Kommentar

Peinliche Desinformation des «Tages-Anzeigers»

Urs P. Gasche © Peter Mosimann

Urs P. Gasche /  «Tiefste Einkommen wachsen am schnellsten», verbreiteten Tamedia-Zeitungen. Selbst der Analyse-Chef fiel auf den Schwindel herein.

Die Botschaft sollte die Schwachverdienenden trösten: «Die Kluft zwischen den Einkommen wird kleiner.» Fabian Renz, Chef des Ressorts «Analyse» des «Tages-Anzeigers», nannte es eine «gute Nachricht». Eine «Datenanalyse dieser Redaktion» habe es jetzt aufgedeckt: «Jene mit tiefem Lohn konnten sich prozentual stärker steigern als Multimillionärinnen.»

Von seriöser Statistik haben Renz und seine vier Datenanalysten, welche die Zahlen und Grafiken aufbereiteten, offensichtlich wenig Ahnung.

Ihre «Beweisführung»: Die Spitzenverdiener hätten ihre Einkommen seit 1980 nur um 18 Prozent erhöhen können, die Geringverdienenden jedoch um 28 Prozent (siehe Infosperber von gestern).

Vergleiche zwischen Prozentzahlen (hier 28 Prozent gegenüber 18 Prozent) gelten in der Vermittlung von Statistiken als unseriös und irreführend – wenn nicht wenigstens gleichzeitig auch die absoluten Zahlen genannt werden: Wie viele Franken mehr verdienen die Spitzenverdienenden heute und wie viele Franken mehr die Geringverdienenden?

Wie irreführend der alleinige Vergleich von Prozentzahlen ist, zeigt ein einfaches Beispiel:

  • Wenn ein Einkommen von 1000 Franken um 100 Prozent steigt, dann steigt es auf 2000 Franken.
  • Wenn ein Einkommen von 100’000 Franken nur halb so stark steigt, nämlich um 50 Prozent, dann steigt es auf 150’000 Franken.

100 Prozent mehr Einkommen für den Niedrigverdiener, nur 50 Prozent mehr für den Spitzenverdiener – und doch wird niemand ernsthaft behaupten, die Kluft zwischen den beiden Einkommen sei kleiner geworden. 

Der Niedrigverdienende hat 1000 Franken mehr, der Spitzenverdiener 50’000 Franken mehr.

Neben dieser groben Irreführung mit der «kleineren Kluft» leisteten sich die Tamedia-Datenspezialisten noch weitere Peinlichkeiten.

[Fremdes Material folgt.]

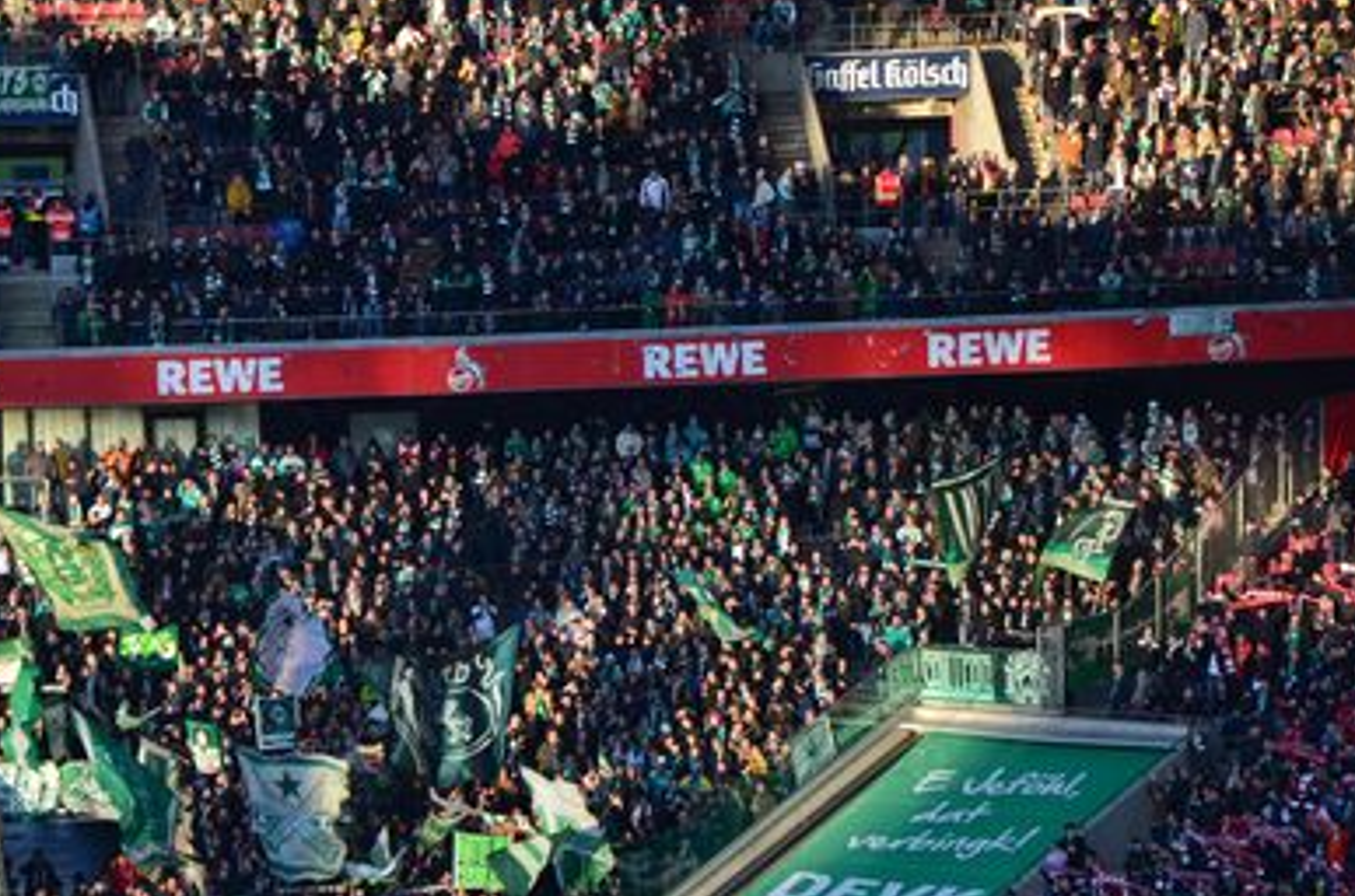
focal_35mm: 232
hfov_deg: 8.9
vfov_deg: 5.9
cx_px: 609
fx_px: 8701
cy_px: 607
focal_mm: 105
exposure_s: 1/320
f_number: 5.6
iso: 400
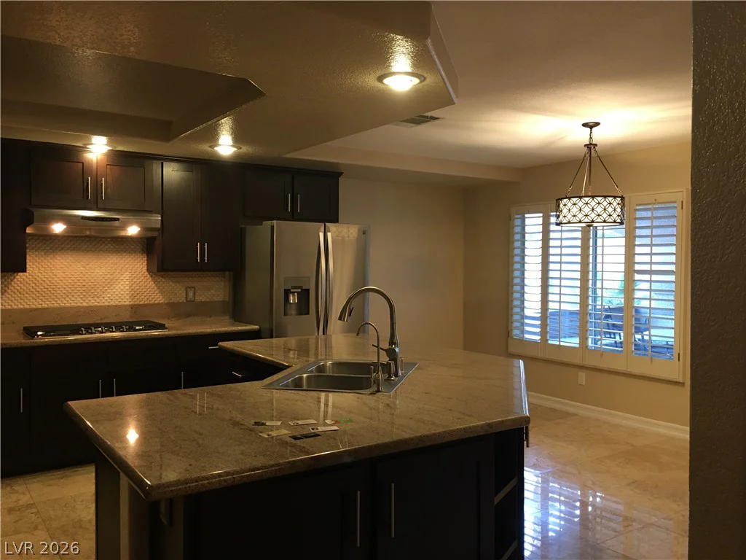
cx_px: 373
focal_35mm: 29
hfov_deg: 61.7
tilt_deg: -0.6
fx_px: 625
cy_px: 280
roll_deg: -1.8
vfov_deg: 48.2
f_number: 2.2
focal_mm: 4.15
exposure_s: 1/15
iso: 64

Zunächst erklärten sie, die Zahlen seien nominal – also ohne Berücksichtigung der Teuerung seit 1980. Doch die Teuerung beträgt seitdem 94 Prozent. Nach den Tamedia-Zahlen würden Arme und Reiche heute real viel weniger verdienen als damals. 

Auf die Frage, ob es sich bei ihren Zahlen um Brutto-, Netto- oder steuerbare Einkommen handle, blieben die Daten-Redaktoren eine Antwort schuldig: «Sollten Sie Fragen zu den Metadaten haben, kontaktieren Sie bitte Herrn Föllmi», beschied die Redaktion. Dieser erklärte im «Tages-Anzeiger», bei den benutzten Zahlen handle es sich «um die beste Annäherung für ein Gesamtbild der Schweizer Einkommensverteilung».

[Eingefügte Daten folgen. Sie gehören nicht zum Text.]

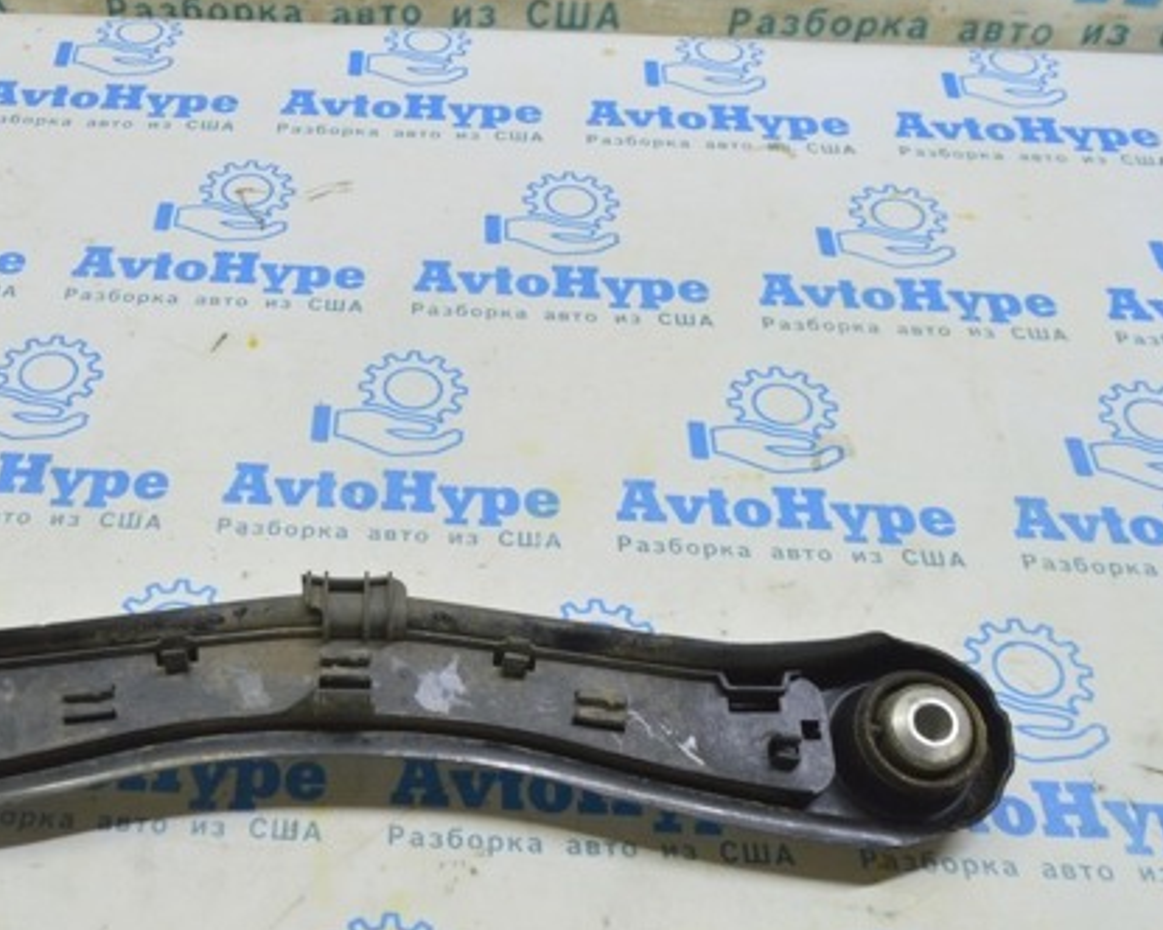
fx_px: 1342
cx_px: 336
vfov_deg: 38.1
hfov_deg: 45.7
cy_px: 553
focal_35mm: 39
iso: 400
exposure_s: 1/20
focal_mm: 18
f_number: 5.6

Infosperber fragte beim St. Galler Wirtschaftsprofessor Reto Föllmi nach. Doch auch er konnte die Fragen nicht beantworten. Trotzdem «resümierte» er im «Tages-Anzeier»: «Vom gestiegenen Lebensstandard in der Schweiz haben alle profitiert, niemand fühlt sich abgehängt im alltäglichen Leben.» 

Auf den statistischen Schwindel hatte Föllmi die «Tages-Anzeiger»-Redaktion nicht aufmerksam gemacht. Der St. Galler Professor ist Mitglied eines Bankrats, Verwaltungsratspräsident einer Immobilien AG und der Handelsgruppe Markant. Zudem ist er Vorsitzender der Programmkommission von Avenir Suisse. Dass er sich für die Einkommen von Niedrigverdienenden einsetzt, ist nicht bekannt.

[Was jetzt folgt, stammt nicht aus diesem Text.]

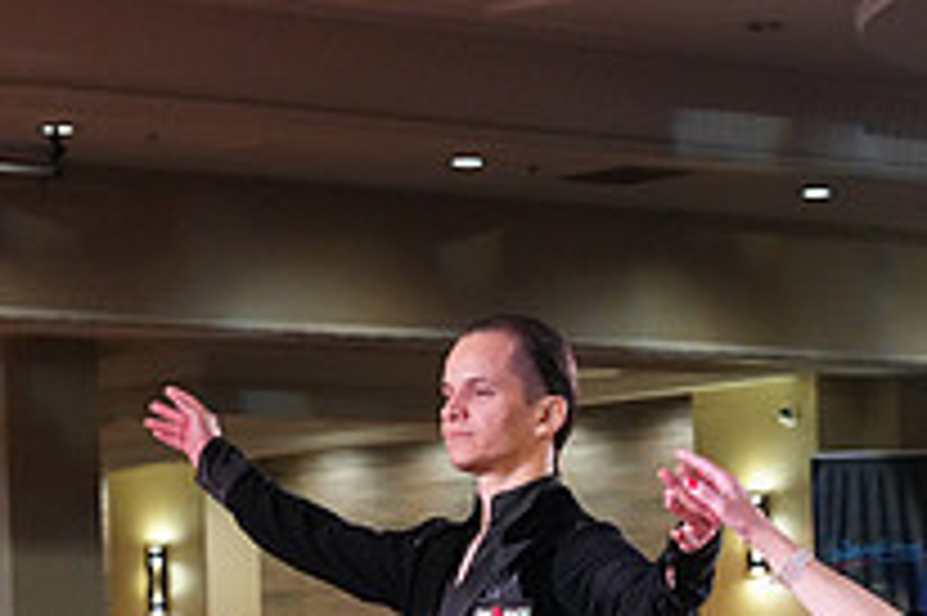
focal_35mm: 183
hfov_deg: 11.2
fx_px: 4708
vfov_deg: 7.4
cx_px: 801
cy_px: 866
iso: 5000
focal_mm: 65
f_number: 5.6
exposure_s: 1/320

Grosse Medien haben auf die gross aufgemachte Tamedia-Desinformation bisher nicht reagiert. Die Redaktionen der vier Deutschschweizer Grossverlage schauen sich kaum mehr gegenseitig auf die Finger. Innerhalb der grossen Medienhäuser funktioniert die Selbstkorrektur schon lange nicht mehr.

Ein Grund mehr, dass es ergänzende Medien wie den Infosperber braucht.